24.12.06

Teh Gross: Pork farms

Um, let's see. There's this article that I recently read in Rolling Stone about American swine farms. Here's an excerpt:

Taken together, the immobility, poisonous air and terror of confinement badly damage the pigs' immune systems. They become susceptible to infection, and in such dense quarters microbes or parasites or fungi, once established in one pig, will rush spritelike through the whole population. Accordingly, factory pigs are infused with a huge range of antibiotics and vaccines, and are doused with insecticides. Without these compounds -- oxytetracycline, draxxin, ceftiofur, tiamulin -- diseases would likely kill them. Thus factory-farm pigs remain in a state of dying until they're slaughtered. When a pig nearly ready to be slaughtered grows ill, workers sometimes shoot it up with as many drugs as necessary to get it to the slaughterhouse under its own power. As long as the pig remains ambulatory, it can be legally killed and sold as meat.
Yeah. Totally gross.

Of the four antibiotics mentioned in the article, only oxytetracycline is used in human medicine to prevent/treat bacterial infections. This drug is produced by a soil bacterium (Streptomyces rimosus) and was first isolated in 1953. Tetracyclines are broad-spectrum (work against a wide variety of bacteria) and do their thing (inhibiting the growth of bacteria) by reversibly binding to ribosomes (protein manufacturing centres found within cells) and inhibiting the production of bacterial proteins.

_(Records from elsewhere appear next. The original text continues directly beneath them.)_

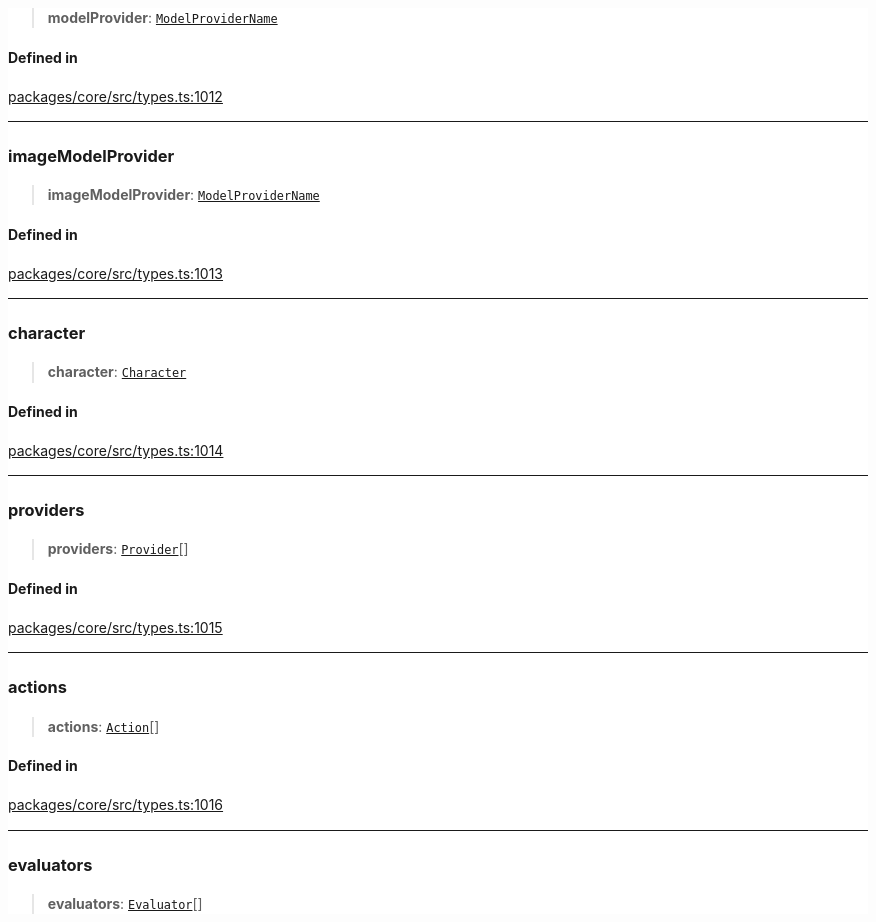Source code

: > **modelProvider**: [`ModelProviderName`](../enumerations/ModelProviderName.md)

#### Defined in

[packages/core/src/types.ts:1012](https://github.com/ai16z/eliza/blob/main/packages/core/src/types.ts#L1012)

***

### imageModelProvider

> **imageModelProvider**: [`ModelProviderName`](../enumerations/ModelProviderName.md)

#### Defined in

[packages/core/src/types.ts:1013](https://github.com/ai16z/eliza/blob/main/packages/core/src/types.ts#L1013)

***

### character

> **character**: [`Character`](../type-aliases/Character.md)

#### Defined in

[packages/core/src/types.ts:1014](https://github.com/ai16z/eliza/blob/main/packages/core/src/types.ts#L1014)

***

### providers

> **providers**: [`Provider`](Provider.md)[]

#### Defined in

[packages/core/src/types.ts:1015](https://github.com/ai16z/eliza/blob/main/packages/core/src/types.ts#L1015)

***

### actions

> **actions**: [`Action`](Action.md)[]

#### Defined in

[packages/core/src/types.ts:1016](https://github.com/ai16z/eliza/blob/main/packages/core/src/types.ts#L1016)

***

### evaluators

> **evaluators**: [`Evaluator`](Evaluator.md)[]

Oxytetracycline is particularly awesome because it is used to treat bacterial infections affecting honey bee larvae.

Draxxin is actually a trade name for a drug called tulathromycin, which belongs to a new subclass of macrolide antibiotics (the best known drug of this class is erythromycin, mechanism of action is inhibition of protein synthesis) and is used primarily to prevent/treat SRD and BRD (swine/bovine respiratory disease, a broad term encompassing fun things like pneumonia). Apparently an entire treatment course can be administered by a single subcutaneous (under the skin) injection.

Ceftiofur is a broad-spectrum cephalosporin, meaning that it acts in a similar manner as penicillin, inhibiting the construction of an important component of the cell walls of bacteria called peptidoglycan. Ceftiofur, like tulathromycin, is administered solely by injection (intramuscular, or into a large muscle, in this case) and is mostly used to treat respiratory disease in cows and pigs.

Tiamulin is a broad-spectrum pleuromutilin that is is injectible (intramuscular), slows bacterial growth by inhibiting protein synthesis, and is particularly good at inhibiting the growth of bacteria belonging to the genera Brachyspira and Mycoplasma. Mycoplasma are nifty because they don't have a cell wall, a thing most other bacteria are in possession of.

A trend worth noting: most (and possibly all) of these antibiotics are broad-spectrum and administered by injection. Which makes sense, since you want to be able to prevent/treat as many types of bacterial infections as possible and have a relatively convenient method of doing so. The problem with this approach is that it selects for the survival of numerous strains of bacteria that are resistant to the drugs being used. Ick.

http://en.wikipedia.org/wiki/Oxytetracycline

2 chemically inspired comments:

Anonymous said...

Any idea how to avoid the sick pig meat?

not eat pork?
or...what. Would there really be any antibiotics in the actual meat?

this was written by: Sister who is 3 years younger than you :D

CND said...

Hey sis. Well, you could eat organic pork. Or just stop eating it altogether, although I'm sure there are lots of fun things in other non-organic meats. As far as there still being antibiotics in the actual meat, I suppose there could be, but I'm guessing that they would be broken down when the meat was cooked.